◆ WHAT IS REQUIRED
Reproduce every line of the following data word for word, keeping the same order and line breaks.

◆ TASK INPUTS
++++++++++++++++++++
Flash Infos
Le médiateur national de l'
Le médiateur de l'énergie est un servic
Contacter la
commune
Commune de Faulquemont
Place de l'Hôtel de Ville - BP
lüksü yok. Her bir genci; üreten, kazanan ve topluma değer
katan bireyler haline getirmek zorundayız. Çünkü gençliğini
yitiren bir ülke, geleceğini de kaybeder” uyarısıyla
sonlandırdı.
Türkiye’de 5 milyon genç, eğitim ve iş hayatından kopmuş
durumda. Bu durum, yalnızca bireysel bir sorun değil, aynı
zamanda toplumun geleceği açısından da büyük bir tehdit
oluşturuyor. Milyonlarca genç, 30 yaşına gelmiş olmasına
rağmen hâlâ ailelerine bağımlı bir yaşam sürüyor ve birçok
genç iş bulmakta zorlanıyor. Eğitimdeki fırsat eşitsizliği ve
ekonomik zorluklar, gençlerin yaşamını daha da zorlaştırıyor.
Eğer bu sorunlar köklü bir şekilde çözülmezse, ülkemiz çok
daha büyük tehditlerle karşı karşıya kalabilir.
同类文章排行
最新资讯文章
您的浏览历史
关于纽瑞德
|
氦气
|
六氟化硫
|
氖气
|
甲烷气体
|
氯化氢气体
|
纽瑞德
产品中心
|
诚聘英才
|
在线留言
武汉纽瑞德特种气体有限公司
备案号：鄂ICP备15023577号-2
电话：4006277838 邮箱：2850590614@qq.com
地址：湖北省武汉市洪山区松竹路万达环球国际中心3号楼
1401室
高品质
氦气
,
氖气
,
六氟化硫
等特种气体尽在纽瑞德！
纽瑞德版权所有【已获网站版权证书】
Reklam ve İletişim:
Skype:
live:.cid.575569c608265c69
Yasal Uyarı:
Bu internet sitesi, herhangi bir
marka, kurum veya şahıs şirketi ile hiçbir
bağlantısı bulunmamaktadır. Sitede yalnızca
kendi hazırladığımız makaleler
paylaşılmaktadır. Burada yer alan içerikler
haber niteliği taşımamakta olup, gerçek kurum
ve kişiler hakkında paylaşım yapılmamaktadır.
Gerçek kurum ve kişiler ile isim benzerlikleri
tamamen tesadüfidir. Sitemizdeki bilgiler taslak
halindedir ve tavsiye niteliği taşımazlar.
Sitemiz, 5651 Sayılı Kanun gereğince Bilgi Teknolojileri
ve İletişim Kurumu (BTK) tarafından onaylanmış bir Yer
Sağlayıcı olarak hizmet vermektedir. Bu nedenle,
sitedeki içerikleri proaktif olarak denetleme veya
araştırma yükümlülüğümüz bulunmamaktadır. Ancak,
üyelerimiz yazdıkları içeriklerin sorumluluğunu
++++++++++++++++++++
◆ TASK OUTPUT
Flash Infos
Le médiateur national de l'
Le médiateur de l'énergie est un servic
Contacter la
commune
Commune de Faulquemont
Place de l'Hôtel de Ville - BP
lüksü yok. Her bir genci; üreten, kazanan ve topluma değer
katan bireyler haline getirmek zorundayız. Çünkü gençliğini
yitiren bir ülke, geleceğini de kaybeder” uyarısıyla
sonlandırdı.
Türkiye’de 5 milyon genç, eğitim ve iş hayatından kopmuş
durumda. Bu durum, yalnızca bireysel bir sorun değil, aynı
zamanda toplumun geleceği açısından da büyük bir tehdit
oluşturuyor. Milyonlarca genç, 30 yaşına gelmiş olmasına
rağmen hâlâ ailelerine bağımlı bir yaşam sürüyor ve birçok
genç iş bulmakta zorlanıyor. Eğitimdeki fırsat eşitsizliği ve
ekonomik zorluklar, gençlerin yaşamını daha da zorlaştırıyor.
Eğer bu sorunlar köklü bir şekilde çözülmezse, ülkemiz çok
daha büyük tehditlerle karşı karşıya kalabilir.
同类文章排行
最新资讯文章
您的浏览历史
关于纽瑞德
|
氦气
|
六氟化硫
|
氖气
|
甲烷气体
|
氯化氢气体
|
纽瑞德
产品中心
|
诚聘英才
|
在线留言
武汉纽瑞德特种气体有限公司
备案号：鄂ICP备15023577号-2
电话：4006277838 邮箱：2850590614@qq.com
地址：湖北省武汉市洪山区松竹路万达环球国际中心3号楼
1401室
高品质
氦气
,
氖气
,
六氟化硫
等特种气体尽在纽瑞德！
纽瑞德版权所有【已获网站版权证书】
Reklam ve İletişim:
Skype:
live:.cid.575569c608265c69
Yasal Uyarı:
Bu internet sitesi, herhangi bir
marka, kurum veya şahıs şirketi ile hiçbir
bağlantısı bulunmamaktadır. Sitede yalnızca
kendi hazırladığımız makaleler
paylaşılmaktadır. Burada yer alan içerikler
haber niteliği taşımamakta olup, gerçek kurum
ve kişiler hakkında paylaşım yapılmamaktadır.
Gerçek kurum ve kişiler ile isim benzerlikleri
tamamen tesadüfidir. Sitemizdeki bilgiler taslak
halindedir ve tavsiye niteliği taşımazlar.
Sitemiz, 5651 Sayılı Kanun gereğince Bilgi Teknolojileri
ve İletişim Kurumu (BTK) tarafından onaylanmış bir Yer
Sağlayıcı olarak hizmet vermektedir. Bu nedenle,
sitedeki içerikleri proaktif olarak denetleme veya
araştırma yükümlülüğümüz bulunmamaktadır. Ancak,
üyelerimiz yazdıkları içeriklerin sorumluluğunu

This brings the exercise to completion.